Texto dado ::
Siempre se ha celebrado la vida de alguna manera después de una muerte. En el mundo anglosajón dan de comer o sacan algo para picar a los amigos y familiares, y aquí el anís hizo estragos más de una vez en aquellos velatorios de antes, donde se contaban los más desvergonzados chistes picantes. Me resultan del todo ajenas, en cambio, esas fiestas de importación, esos disfraces truculentos de zombis y vampiros, esa alegría extemporánea de botellón. No les daría con las flores a esos muchachos como el personaje de Mann, pero creo que ni tan prematuramente conscientes de lo que hay como en mi infancia, ni haciendo tan burdamente como que aquí no pasa nada.

Ítems aportados ::

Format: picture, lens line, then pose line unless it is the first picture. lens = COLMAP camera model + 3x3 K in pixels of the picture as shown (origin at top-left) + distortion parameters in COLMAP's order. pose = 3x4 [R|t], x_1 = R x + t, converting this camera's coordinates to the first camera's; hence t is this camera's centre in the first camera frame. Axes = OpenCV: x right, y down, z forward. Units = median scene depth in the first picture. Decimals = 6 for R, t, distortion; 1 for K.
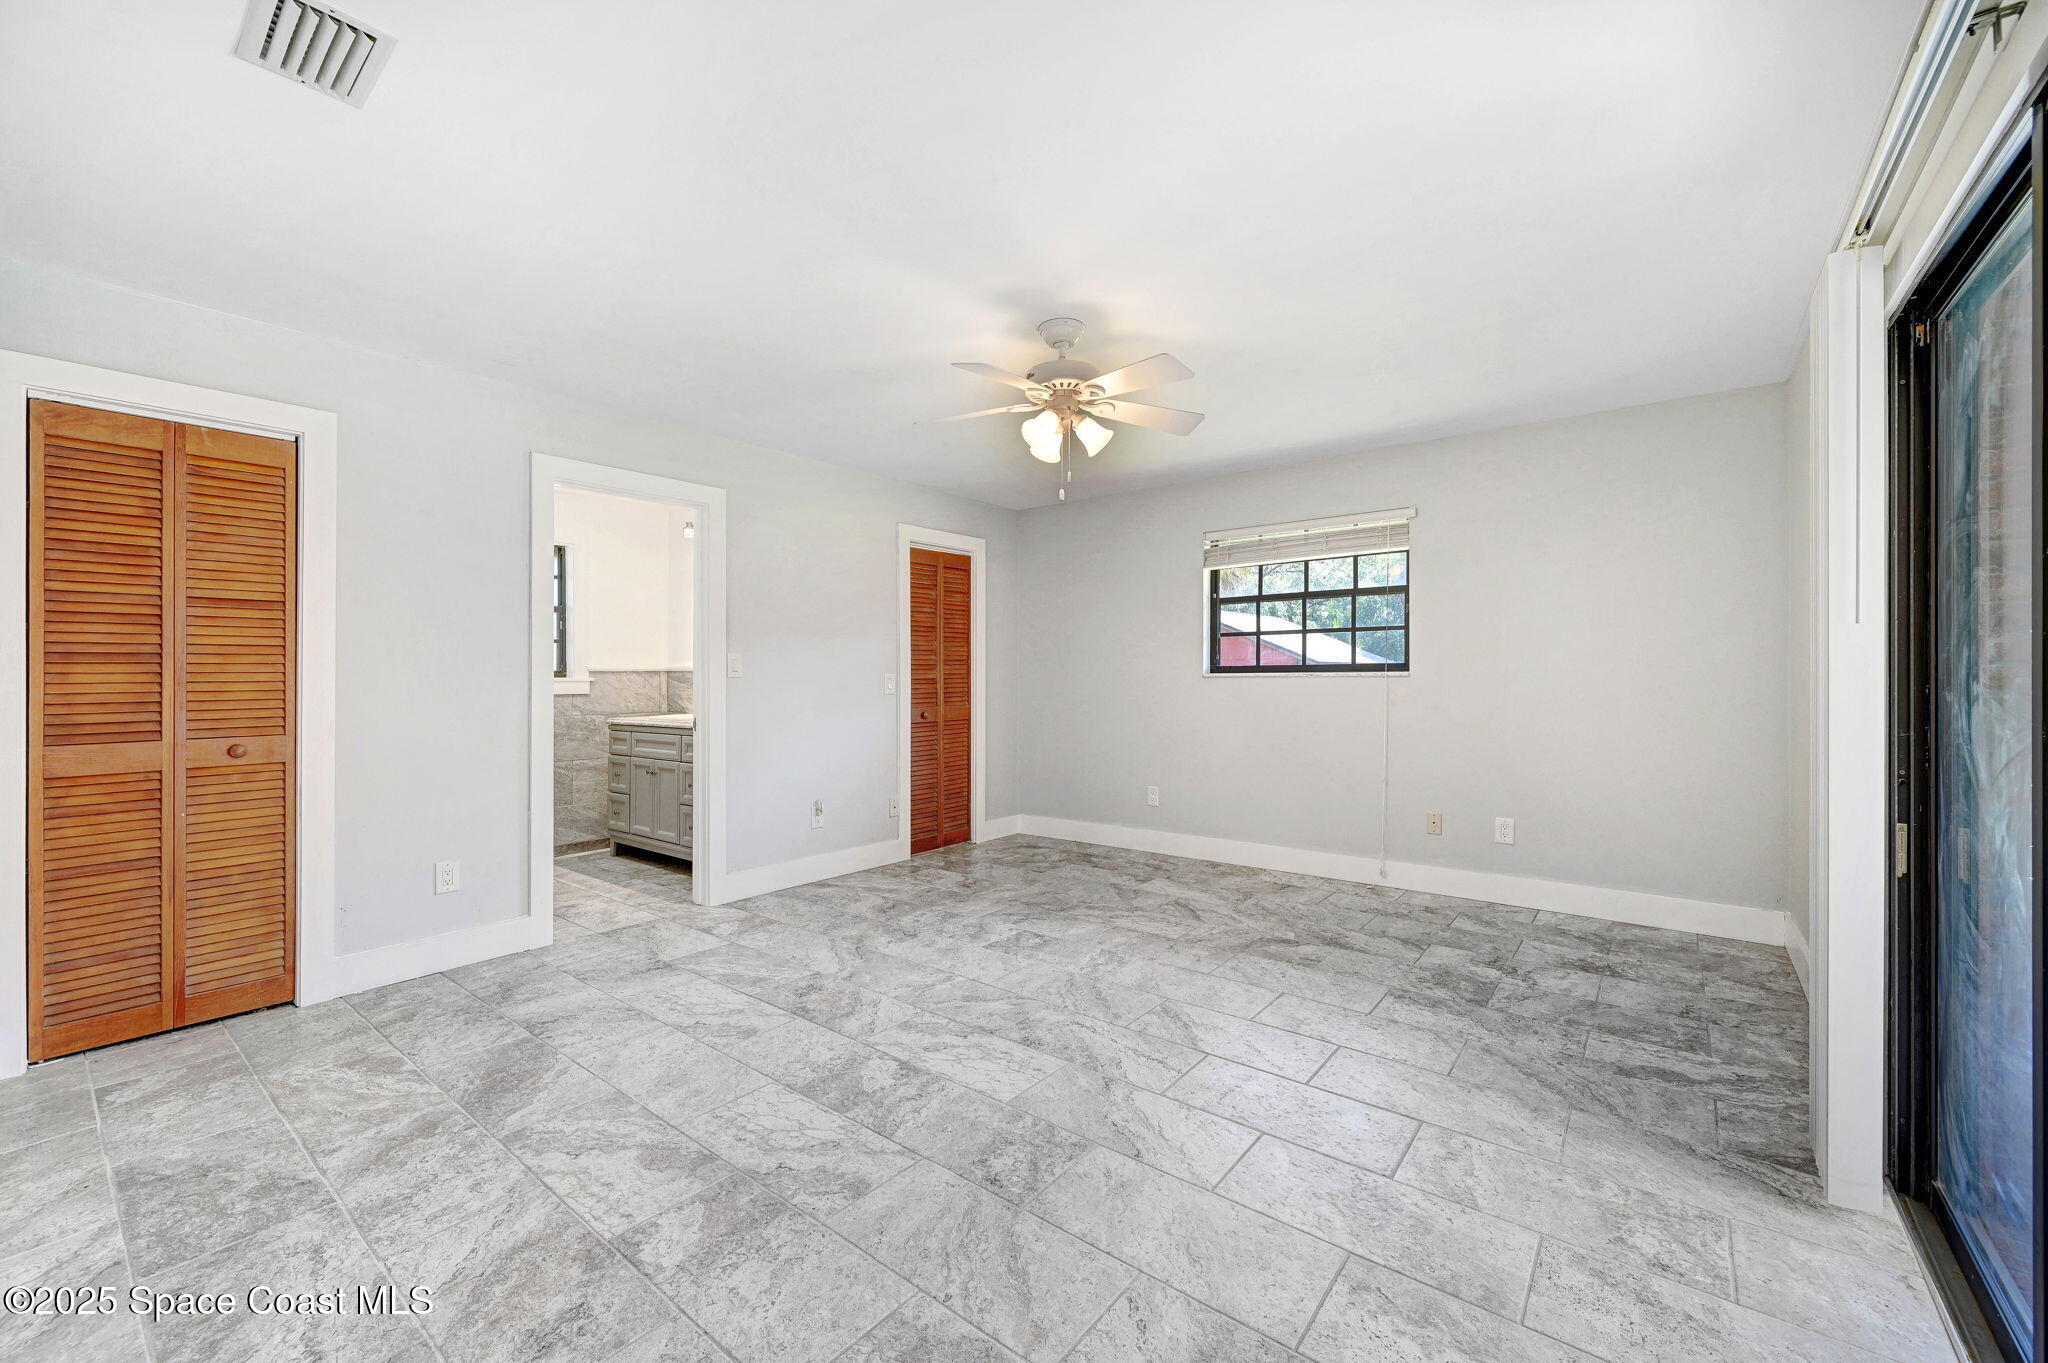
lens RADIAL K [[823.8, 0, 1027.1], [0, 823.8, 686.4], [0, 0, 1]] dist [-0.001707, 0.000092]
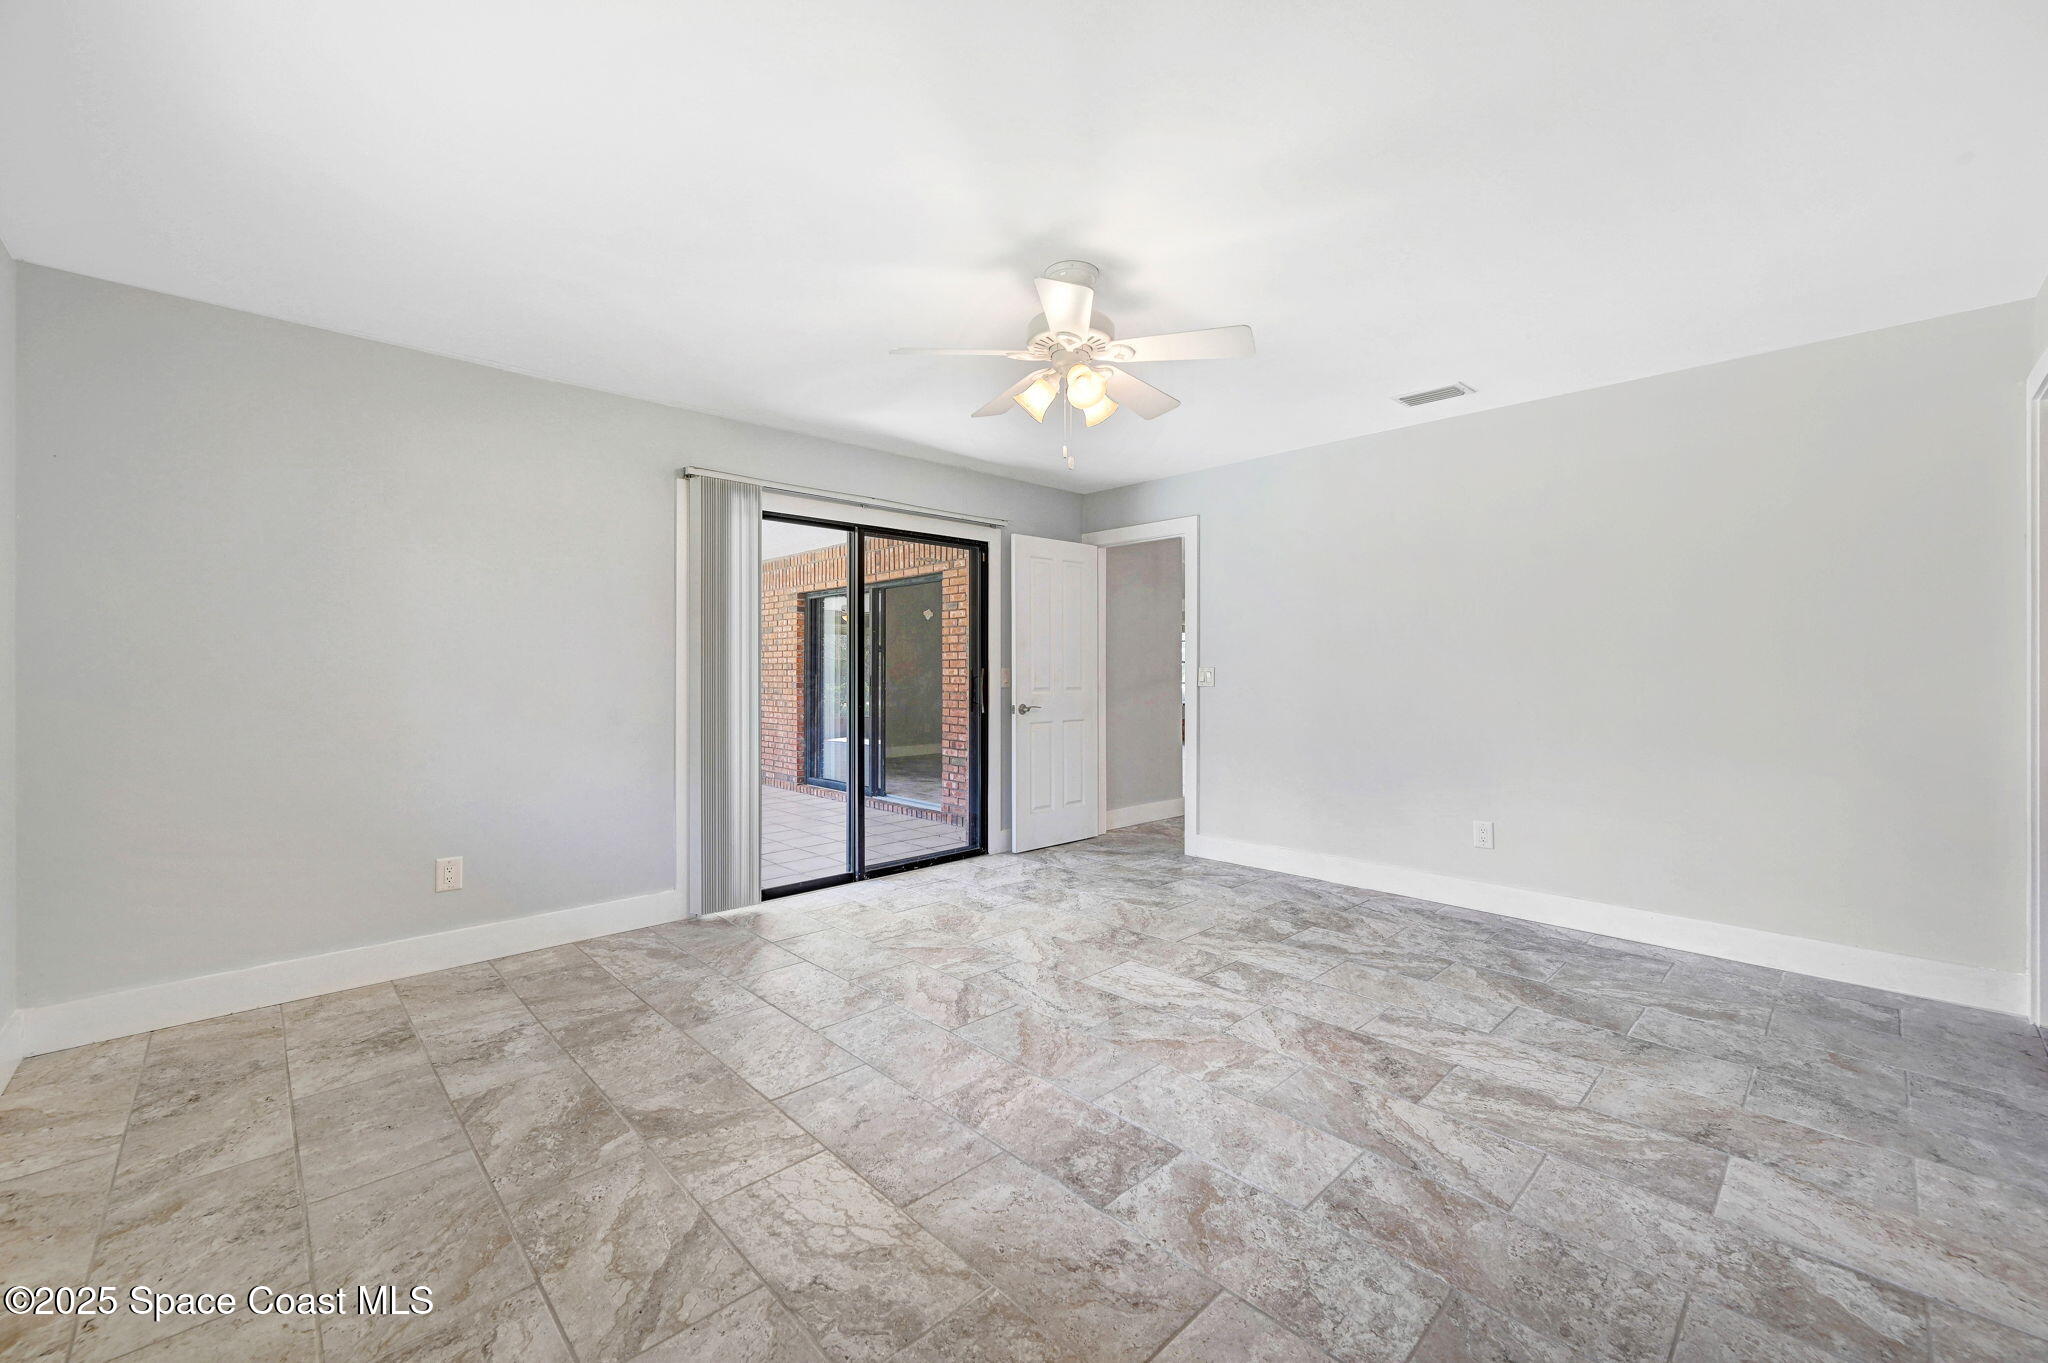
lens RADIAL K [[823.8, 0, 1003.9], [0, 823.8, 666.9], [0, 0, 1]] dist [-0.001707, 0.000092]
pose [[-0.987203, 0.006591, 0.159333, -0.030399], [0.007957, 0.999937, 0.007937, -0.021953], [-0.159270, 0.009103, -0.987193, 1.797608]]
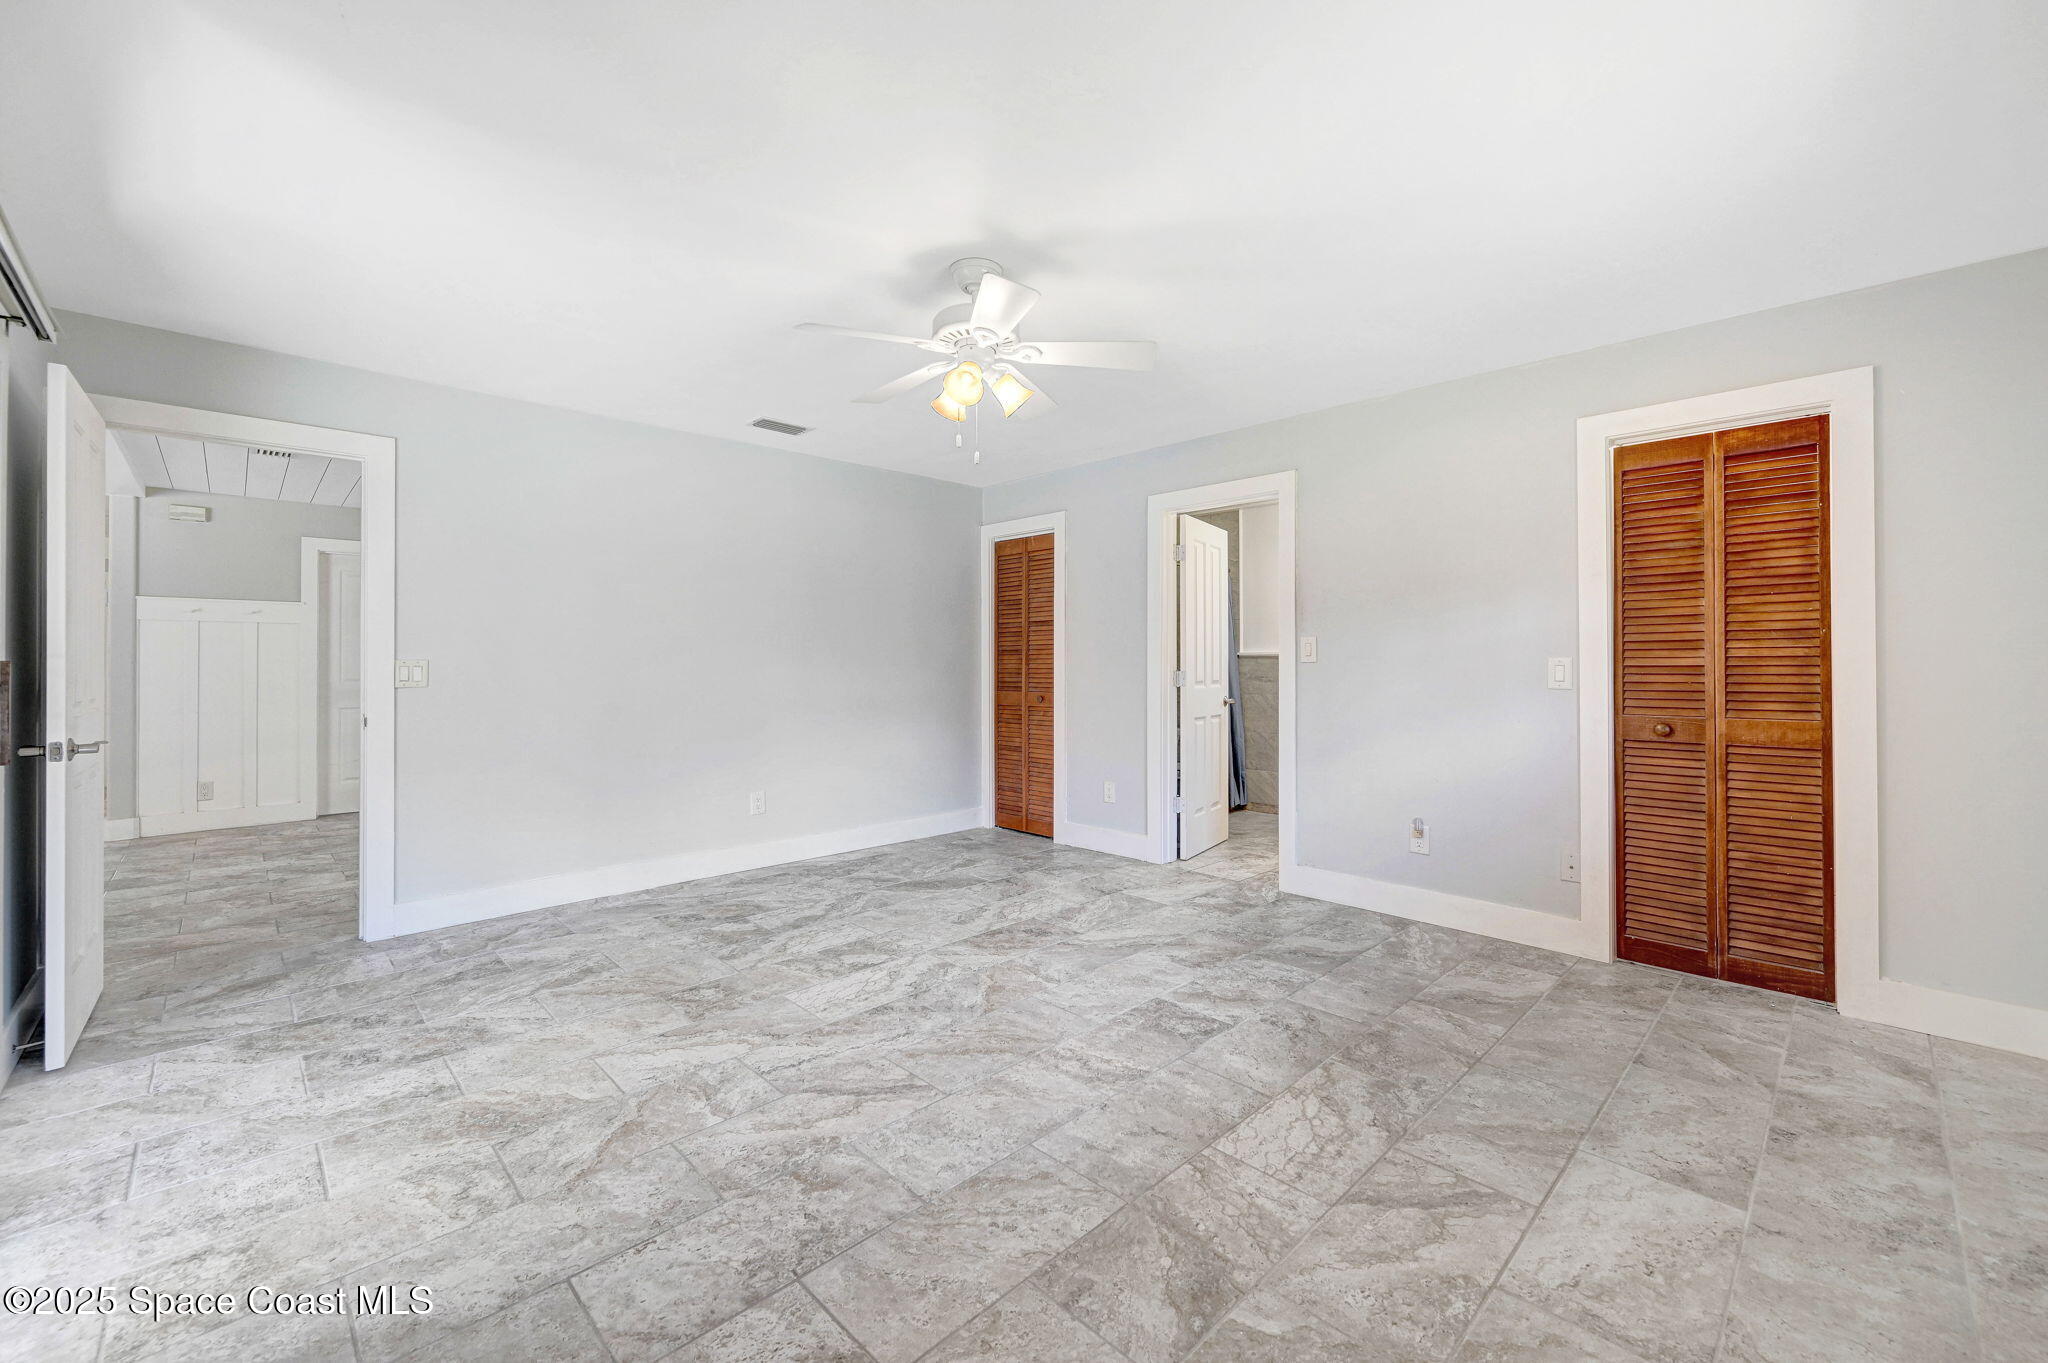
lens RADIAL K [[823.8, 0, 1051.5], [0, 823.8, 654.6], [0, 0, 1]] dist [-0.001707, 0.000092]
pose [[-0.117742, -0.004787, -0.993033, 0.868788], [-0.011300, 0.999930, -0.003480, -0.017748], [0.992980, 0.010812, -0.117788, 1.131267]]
--
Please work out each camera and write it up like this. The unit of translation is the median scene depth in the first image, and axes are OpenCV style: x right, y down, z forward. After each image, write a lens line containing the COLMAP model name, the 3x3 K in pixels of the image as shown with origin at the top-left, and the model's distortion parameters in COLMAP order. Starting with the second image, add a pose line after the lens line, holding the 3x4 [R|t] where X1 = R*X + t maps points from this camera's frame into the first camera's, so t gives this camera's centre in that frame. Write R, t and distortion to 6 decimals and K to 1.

Tarea :: Según el texto, ¿qué se hace en el mundo anglosajón después de una muerte? Los ítems no tienen nada que ver con esto.

Respuesta :: Se da de comer o se saca algo para picar a los amigos y familiares.